"Well, this one time," he went on, "I had been out with the jeep and picked up the balls. It was a July night, very late, with everything damp and sticky. There was just this one customer out on the firing line. He had come into the place—I could hear his tires screeching in the parking lot out back—not so long before closing time. Very late. An odd kind of cat. He took his pail of balls and they were gone in no time at all—he just ripped them out there, hardly taking the time to tee up his shot. Some he'd really sock; he was a big man. But he never took the time to see them sail out there—he'd be bending over the rubber tee with his next ball. Then when he'd done with his pail he came back to the window, y'know, of the little office where I was, carrying this club in his hand, and he looked in, fierce as all get-out, and he said, 'Gimme another pail!" real tight.

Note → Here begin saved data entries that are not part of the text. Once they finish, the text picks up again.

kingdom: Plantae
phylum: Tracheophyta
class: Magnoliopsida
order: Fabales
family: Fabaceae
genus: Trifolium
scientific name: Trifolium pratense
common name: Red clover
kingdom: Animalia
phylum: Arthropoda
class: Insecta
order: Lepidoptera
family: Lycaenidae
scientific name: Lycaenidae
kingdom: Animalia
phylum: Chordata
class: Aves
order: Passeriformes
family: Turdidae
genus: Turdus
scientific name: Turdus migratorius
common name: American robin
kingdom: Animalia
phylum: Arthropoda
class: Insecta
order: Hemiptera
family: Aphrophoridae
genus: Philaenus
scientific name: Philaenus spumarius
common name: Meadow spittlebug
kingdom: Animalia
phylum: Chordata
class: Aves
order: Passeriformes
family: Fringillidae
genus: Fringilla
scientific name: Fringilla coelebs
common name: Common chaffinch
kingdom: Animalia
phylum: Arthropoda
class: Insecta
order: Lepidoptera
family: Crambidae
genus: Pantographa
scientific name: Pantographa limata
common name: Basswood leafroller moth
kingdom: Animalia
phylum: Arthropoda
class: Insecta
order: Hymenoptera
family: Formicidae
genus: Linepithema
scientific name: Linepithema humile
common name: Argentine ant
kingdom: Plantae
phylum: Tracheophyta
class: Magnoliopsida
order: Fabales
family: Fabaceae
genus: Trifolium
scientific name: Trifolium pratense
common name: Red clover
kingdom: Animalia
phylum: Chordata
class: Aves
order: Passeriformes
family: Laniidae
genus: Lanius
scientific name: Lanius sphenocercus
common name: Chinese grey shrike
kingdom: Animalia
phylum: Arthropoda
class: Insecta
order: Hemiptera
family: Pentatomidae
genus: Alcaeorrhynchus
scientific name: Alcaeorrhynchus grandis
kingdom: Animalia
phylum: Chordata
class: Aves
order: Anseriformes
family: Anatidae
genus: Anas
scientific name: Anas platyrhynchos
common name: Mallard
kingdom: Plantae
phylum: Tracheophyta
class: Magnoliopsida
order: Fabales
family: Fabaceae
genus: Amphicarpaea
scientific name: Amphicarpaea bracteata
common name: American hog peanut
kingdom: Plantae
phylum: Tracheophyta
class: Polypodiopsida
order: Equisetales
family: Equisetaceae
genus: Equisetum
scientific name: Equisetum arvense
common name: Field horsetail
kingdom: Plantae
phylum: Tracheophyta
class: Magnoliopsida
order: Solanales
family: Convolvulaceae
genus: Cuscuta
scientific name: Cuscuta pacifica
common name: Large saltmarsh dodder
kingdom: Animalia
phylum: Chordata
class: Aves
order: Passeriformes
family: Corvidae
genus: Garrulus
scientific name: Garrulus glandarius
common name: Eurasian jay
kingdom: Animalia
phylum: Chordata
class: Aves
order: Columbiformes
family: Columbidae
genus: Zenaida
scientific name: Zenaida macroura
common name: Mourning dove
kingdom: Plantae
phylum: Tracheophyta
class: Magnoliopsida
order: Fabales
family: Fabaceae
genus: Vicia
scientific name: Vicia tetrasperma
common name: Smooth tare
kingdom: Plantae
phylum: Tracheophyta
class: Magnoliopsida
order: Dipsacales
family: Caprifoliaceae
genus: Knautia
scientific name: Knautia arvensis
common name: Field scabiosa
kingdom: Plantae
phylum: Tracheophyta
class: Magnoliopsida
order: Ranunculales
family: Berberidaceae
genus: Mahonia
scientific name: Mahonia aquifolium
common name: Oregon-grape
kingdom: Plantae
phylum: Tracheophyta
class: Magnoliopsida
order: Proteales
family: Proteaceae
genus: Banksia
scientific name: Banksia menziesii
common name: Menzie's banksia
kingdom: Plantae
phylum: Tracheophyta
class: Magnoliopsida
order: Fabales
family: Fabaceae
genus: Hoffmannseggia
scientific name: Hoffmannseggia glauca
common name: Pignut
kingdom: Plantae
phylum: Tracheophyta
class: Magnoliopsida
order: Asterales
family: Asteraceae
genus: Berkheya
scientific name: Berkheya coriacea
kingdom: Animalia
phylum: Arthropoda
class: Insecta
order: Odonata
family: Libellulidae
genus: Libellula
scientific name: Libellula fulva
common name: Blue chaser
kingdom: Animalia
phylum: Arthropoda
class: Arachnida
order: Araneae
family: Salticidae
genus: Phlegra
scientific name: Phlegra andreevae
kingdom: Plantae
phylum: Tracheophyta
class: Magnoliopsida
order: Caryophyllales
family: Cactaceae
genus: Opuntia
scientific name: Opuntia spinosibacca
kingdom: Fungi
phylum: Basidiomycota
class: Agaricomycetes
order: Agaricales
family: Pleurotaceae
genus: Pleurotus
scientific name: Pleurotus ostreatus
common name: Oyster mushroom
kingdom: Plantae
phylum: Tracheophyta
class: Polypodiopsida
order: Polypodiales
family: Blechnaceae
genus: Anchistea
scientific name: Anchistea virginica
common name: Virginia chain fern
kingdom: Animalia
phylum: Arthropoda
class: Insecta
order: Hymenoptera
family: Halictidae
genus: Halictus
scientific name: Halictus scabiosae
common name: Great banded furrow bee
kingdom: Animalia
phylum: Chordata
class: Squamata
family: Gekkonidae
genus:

"Well, I set him up with his pail and he went on out and got rid of them quick. Of course, closing time was coming up, midnight, but I don't like the looks of this guy. He wasn't someone you could just announce, 'Closing time, buddy,' without maybe his getting fierce and upset. So I gave him some extra time. I thought maybe I'd wait until he finished the last pail of balls, and then when he turned up at my window I'd say, just as cheerful as I could, that the place was closed for the night, but for sure we opened good and early in the morning and he could start right up fresh then.
"Well, I waited there reading a mag in my little office. But the odd thing was he didn't turn up for another pail. Strange, y'know. So I looked out and there he was, hitting the balls all different. Before he'd been ripping them out as fast as he could; now he was pulling a ball out of the pail and looking at it very carefully, turning it in his hand, and talking to it, and then he'd set it down on the tee. Then he'd talk to it some more, really giving hell to the ball. I could tell from the way his lips were moving. Sometimes he'd lean down and take the ball off the tee and talk to it some more from close up, just an inch or so away from his mouth like he was going to bite it. Then he'd set it back on the tee and after a while he'd rear back and really sock it—he'd put everything into really riding that ball out of there. He must have been a good golfer—I mean, those drives of his were getting out to that big archery target that is 300 yards off. And y'know on golfing ranges we use very low-compression balls with a wire in them, which makes it hard to give them a long ride. Of course, we bring in the targets to compensate, y'know?
"But this guy really poked them out there. Each shot, what with all this jawing and talking, took so much time that the dawn would be coming up before he got down to the bottom of his pail. So I moseyed on out there from my office to say it was quitting time, just to say something like, 'Hey, buddy,' nothing sharp or controversial...and you know what this guy did?"
"Why he angled around on that tee, moving quick like a crab, and he lined his shot up on me. Lord Almighty. I mean, there I was, right in his sights. He kept shouting at me, 'Get back!' You know what I did?"
"What?" I asked.
"I put my hands up in the air like I was being held up with a pistol."
"No," I said.
"I'm not kidding. I mean that guy facing me with those wild eyes and that driver just twitching to hit—man, I'd rather of faced a guy with a shotgun."